(Saved entries)
[Start of section]
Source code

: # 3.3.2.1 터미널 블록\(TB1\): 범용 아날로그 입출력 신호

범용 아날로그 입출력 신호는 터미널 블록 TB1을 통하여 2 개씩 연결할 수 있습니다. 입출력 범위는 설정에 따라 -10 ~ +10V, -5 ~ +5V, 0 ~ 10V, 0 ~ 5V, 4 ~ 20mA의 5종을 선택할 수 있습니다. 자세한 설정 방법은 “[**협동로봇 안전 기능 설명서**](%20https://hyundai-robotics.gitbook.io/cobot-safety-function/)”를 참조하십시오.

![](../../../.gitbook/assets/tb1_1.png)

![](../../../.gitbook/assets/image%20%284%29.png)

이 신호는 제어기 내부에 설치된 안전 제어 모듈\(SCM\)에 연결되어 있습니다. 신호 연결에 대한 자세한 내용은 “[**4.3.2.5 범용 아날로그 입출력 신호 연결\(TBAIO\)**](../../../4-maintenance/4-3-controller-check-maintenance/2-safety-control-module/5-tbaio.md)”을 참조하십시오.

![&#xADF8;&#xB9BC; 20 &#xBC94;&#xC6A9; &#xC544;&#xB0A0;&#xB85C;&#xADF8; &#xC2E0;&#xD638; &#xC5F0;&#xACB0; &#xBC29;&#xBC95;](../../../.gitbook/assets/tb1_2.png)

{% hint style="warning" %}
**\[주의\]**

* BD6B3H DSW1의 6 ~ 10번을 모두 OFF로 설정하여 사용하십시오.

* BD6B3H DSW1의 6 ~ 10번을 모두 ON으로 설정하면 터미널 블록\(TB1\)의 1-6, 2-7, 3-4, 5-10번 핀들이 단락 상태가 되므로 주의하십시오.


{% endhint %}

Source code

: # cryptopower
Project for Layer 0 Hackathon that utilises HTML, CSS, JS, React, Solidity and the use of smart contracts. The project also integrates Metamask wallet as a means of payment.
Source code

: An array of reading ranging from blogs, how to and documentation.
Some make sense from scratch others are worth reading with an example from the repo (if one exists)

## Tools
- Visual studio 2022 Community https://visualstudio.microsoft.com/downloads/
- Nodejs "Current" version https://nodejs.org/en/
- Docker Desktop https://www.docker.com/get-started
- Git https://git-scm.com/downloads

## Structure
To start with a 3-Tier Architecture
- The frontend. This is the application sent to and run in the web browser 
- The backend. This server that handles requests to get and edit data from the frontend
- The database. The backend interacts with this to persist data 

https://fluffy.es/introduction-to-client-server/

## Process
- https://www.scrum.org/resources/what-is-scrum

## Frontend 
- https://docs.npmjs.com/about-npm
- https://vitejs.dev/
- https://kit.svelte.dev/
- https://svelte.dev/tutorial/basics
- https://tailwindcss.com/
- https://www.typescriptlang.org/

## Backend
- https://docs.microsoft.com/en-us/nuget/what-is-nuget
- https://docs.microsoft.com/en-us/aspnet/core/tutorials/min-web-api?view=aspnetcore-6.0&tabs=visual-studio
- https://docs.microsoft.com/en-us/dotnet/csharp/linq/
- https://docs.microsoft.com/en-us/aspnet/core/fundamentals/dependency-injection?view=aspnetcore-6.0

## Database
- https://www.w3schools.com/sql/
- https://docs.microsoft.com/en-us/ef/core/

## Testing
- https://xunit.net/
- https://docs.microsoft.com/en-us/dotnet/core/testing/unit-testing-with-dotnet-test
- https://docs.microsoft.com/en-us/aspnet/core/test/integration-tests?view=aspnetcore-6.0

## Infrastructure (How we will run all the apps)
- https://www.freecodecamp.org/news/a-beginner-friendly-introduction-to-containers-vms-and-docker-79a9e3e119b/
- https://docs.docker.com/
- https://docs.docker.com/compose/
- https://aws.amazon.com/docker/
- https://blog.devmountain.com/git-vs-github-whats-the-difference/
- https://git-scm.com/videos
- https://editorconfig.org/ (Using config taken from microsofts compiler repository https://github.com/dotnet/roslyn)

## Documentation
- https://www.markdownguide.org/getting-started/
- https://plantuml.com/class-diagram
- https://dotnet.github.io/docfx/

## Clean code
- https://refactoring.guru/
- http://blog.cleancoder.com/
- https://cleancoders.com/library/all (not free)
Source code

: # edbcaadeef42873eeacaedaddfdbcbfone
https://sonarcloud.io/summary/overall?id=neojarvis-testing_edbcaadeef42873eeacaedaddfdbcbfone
[End of section]
■ Instructions to follow:
Where the word "from" appears in a line of the entries above, count that line; give only the number.

■ Response for this exercise:
4